* TASK DESCRIPTION
Restate the material below word for word, from its first line to its last.
--- START ---
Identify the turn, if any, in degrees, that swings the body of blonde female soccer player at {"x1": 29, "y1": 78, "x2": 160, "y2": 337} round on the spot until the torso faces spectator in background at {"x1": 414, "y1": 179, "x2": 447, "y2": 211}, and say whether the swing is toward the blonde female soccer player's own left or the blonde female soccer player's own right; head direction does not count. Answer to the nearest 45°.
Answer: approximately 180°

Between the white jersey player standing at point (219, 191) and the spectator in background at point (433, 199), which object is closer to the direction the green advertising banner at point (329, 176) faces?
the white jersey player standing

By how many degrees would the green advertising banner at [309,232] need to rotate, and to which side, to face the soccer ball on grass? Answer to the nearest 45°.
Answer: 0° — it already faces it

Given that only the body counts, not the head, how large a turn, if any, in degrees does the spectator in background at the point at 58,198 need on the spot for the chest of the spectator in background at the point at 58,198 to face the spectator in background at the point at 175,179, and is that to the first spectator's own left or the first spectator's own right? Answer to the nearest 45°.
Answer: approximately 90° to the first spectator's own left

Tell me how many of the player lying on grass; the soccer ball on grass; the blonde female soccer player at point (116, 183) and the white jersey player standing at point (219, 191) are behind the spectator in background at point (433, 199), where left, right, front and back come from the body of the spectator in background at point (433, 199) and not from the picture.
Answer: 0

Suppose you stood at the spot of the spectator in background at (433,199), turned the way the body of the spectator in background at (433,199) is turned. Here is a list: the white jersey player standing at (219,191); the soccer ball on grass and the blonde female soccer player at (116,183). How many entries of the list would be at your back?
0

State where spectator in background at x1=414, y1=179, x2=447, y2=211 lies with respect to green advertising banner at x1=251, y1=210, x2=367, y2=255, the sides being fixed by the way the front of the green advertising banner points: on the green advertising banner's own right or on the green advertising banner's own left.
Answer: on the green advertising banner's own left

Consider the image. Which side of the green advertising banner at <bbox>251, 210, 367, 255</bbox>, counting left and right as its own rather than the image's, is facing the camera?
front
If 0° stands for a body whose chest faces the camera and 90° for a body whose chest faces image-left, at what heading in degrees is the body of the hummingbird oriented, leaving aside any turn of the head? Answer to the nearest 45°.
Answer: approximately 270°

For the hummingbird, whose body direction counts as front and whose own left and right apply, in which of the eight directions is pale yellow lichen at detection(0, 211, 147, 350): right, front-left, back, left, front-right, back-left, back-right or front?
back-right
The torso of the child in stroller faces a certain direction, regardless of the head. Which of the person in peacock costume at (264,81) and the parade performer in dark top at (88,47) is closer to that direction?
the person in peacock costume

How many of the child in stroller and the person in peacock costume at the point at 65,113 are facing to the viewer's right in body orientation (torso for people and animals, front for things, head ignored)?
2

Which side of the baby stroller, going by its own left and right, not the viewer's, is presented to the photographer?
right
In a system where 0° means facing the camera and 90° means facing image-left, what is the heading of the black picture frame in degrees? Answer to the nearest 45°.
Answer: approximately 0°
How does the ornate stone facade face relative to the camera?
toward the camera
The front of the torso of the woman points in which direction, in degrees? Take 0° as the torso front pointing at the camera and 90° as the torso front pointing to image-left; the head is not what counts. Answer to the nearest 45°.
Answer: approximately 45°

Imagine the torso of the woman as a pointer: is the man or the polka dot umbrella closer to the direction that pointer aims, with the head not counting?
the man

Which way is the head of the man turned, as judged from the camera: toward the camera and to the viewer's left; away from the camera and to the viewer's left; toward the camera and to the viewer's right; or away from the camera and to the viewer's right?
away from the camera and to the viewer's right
--- END ---
* WRITTEN SOLUTION
Identify the turn, if any, in degrees, that swings the body of blonde female soccer player at {"x1": 29, "y1": 78, "x2": 160, "y2": 337} round on the spot until the torso faces spectator in background at {"x1": 414, "y1": 179, "x2": 447, "y2": 211}, and say whether the swing is toward the blonde female soccer player's own left or the blonde female soccer player's own right; head direction does not count. Answer to the nearest 45°.
Answer: approximately 180°

Between the white jersey player standing at point (219, 191) and the spectator in background at point (433, 199), which object is closer to the direction the green advertising banner at point (329, 176) faces?
the white jersey player standing

By how many degrees would the green advertising banner at [309,232] need to rotate, and to which side, to face the soccer ball on grass? Answer to the nearest 45°.
Answer: 0° — it already faces it

Given that only the body counts, not the head, how large a turn, if any, in degrees does the spectator in background at the point at 58,198 need on the spot for the chest of the spectator in background at the point at 58,198 to face the spectator in background at the point at 175,179, and is that to the first spectator's own left or the first spectator's own right? Answer to the nearest 45°.
Answer: approximately 90° to the first spectator's own left

Tell me how many of the player lying on grass; the soccer ball on grass; the blonde female soccer player at point (116, 183) and the white jersey player standing at point (219, 191) are behind the spectator in background at point (433, 199), where left, right, front and back come from the body of the spectator in background at point (433, 199) and not from the picture.
Answer: 0

Suppose you stood at the spot of the spectator in background at (433,199), turned the way the body of the spectator in background at (433,199) is turned. Here is a list: the white jersey player standing at (219,191); the soccer ball on grass and the blonde female soccer player at (116,183). How many entries of the list would be at your back?
0

State where spectator in background at x1=414, y1=179, x2=447, y2=211 lies with respect to green advertising banner at x1=251, y1=210, x2=367, y2=255, the sides being fixed by the way the front of the green advertising banner points: on the green advertising banner's own right or on the green advertising banner's own left.
Answer: on the green advertising banner's own left

Consider the image. Which side of the green advertising banner at <bbox>251, 210, 367, 255</bbox>, counting left and right as its own rather than the image's, is facing the camera?
front
If 0° stands for a body whose chest faces the camera and 90° for a body whose chest faces image-left, at what heading in degrees is the body of the hummingbird oriented, leaving aside any turn of the head? Answer to the nearest 45°.
Answer: approximately 270°

For the hummingbird, whose body direction counts as front and whose own left and right apply, in which of the eight directions is pale yellow lichen at detection(0, 211, 147, 350): right, front-left, back, left, front-right, back-left, back-right or front?
back-right
The torso of the child in stroller faces a certain direction, regardless of the head. Which of the person in peacock costume at (264,81) and the parade performer in dark top at (88,47) is closer to that direction?
the person in peacock costume

How many of the child in stroller and the person in peacock costume at the point at 65,113 are facing to the viewer's right in body orientation (torso for people and animals, front for things, head ignored)?
2

Which side of the baby stroller, going by its own left and right, not the viewer's, is presented to the photographer?
right
In a system where 0° means facing the camera and 90° means facing image-left, what is the heading of the black picture frame in degrees? Answer to the nearest 45°.
Answer: approximately 0°
How does the ornate stone facade face relative to the camera?
toward the camera
The front of the torso of the woman points in which direction, in degrees? Take 0° as the torso front pointing at the camera and 90° as the torso front pointing to image-left; the head is not what counts. Answer to the nearest 45°.
Answer: approximately 45°

Imagine the torso of the woman as a pointer: is the man or the polka dot umbrella closer to the direction that pointer aims, with the head not counting?
the man

Which way is the head of the man turned, as judged from the camera: toward the camera and to the viewer's left; away from the camera and to the viewer's left; toward the camera and to the viewer's right; or away from the camera and to the viewer's right?
away from the camera and to the viewer's right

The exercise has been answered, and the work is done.